# WHAT THIS TASK INVOLVES:
Where a picture appears, leave it out; copy everything else in the records exactly.

+--

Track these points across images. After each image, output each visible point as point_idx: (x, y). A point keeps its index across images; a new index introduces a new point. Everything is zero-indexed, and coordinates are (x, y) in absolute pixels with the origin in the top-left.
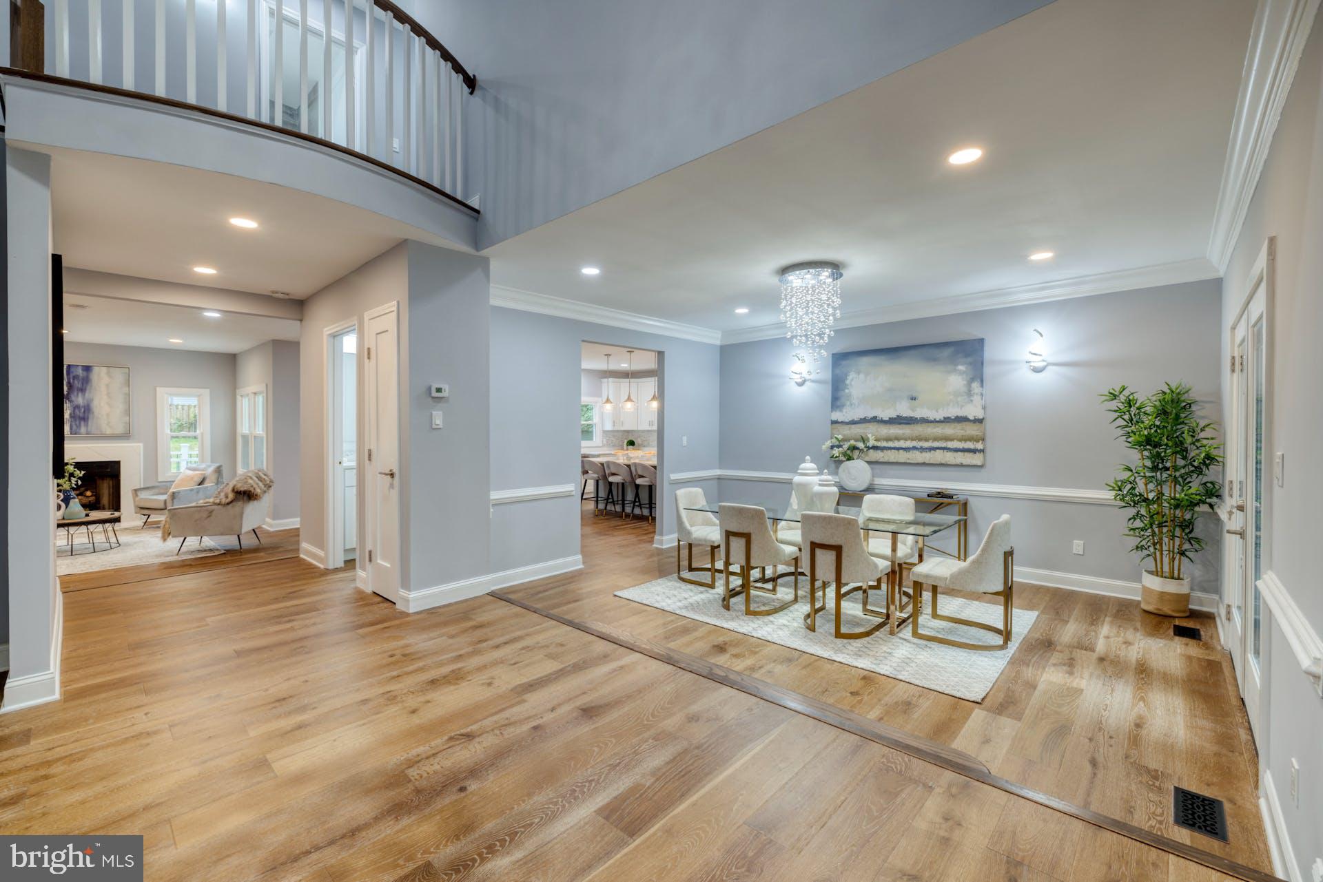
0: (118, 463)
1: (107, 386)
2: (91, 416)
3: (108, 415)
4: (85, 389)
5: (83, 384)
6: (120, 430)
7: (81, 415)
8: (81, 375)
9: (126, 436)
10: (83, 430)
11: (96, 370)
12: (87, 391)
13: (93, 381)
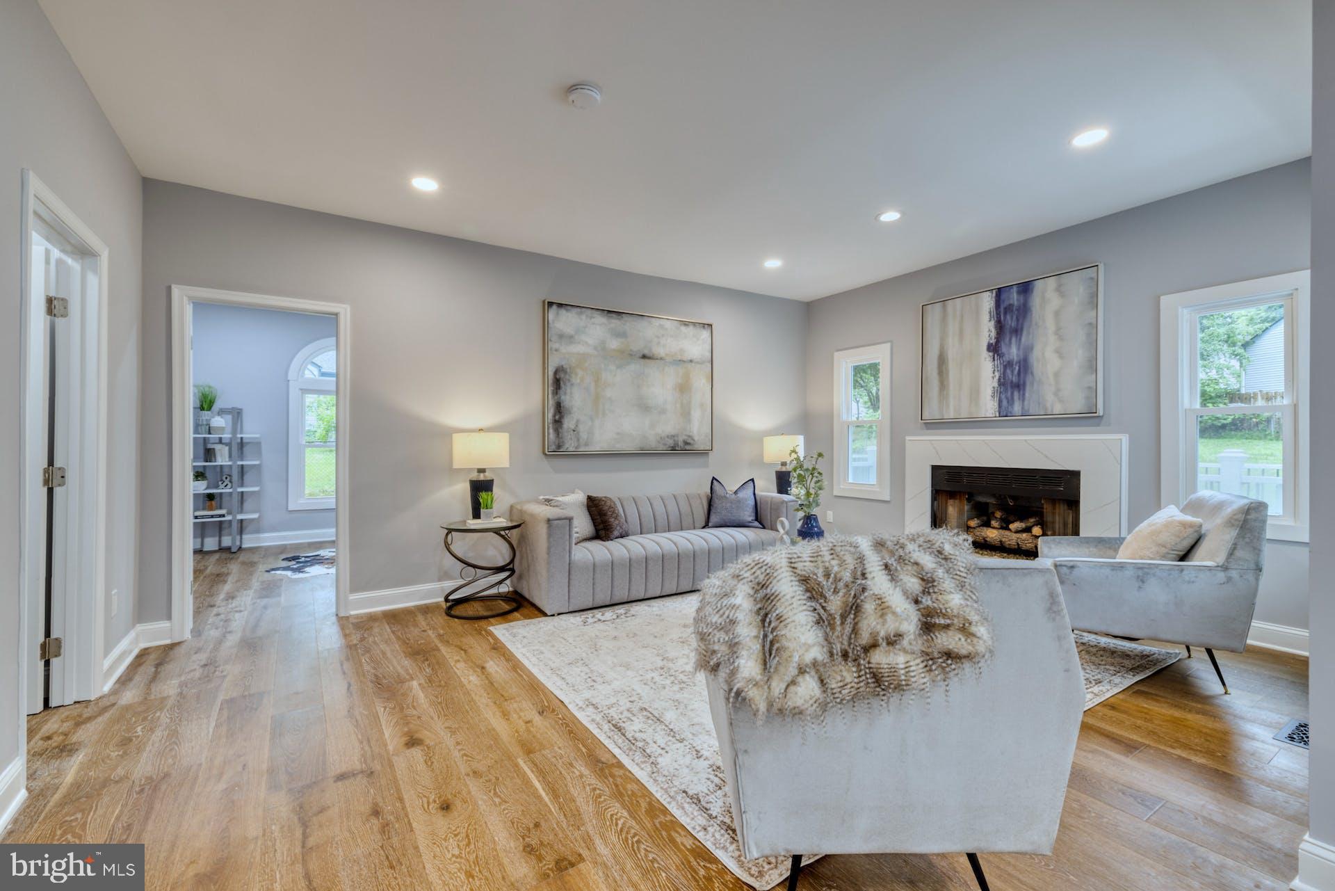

+--

# WRITTEN ANSWER:
Track these points across images. After each image, output each visible point as point_idx: (x, y). A point keeps its index across images; a new index introduces a new point. Everything is zero-indexed, and coordinates are (x, y) in absolute pixels with the origin in the top-left.
0: (118, 463)
1: (107, 386)
2: (91, 416)
3: (108, 415)
4: (85, 389)
5: (83, 384)
6: (120, 430)
7: (81, 415)
8: (81, 375)
9: (126, 436)
10: (83, 430)
11: (96, 370)
12: (87, 391)
13: (93, 381)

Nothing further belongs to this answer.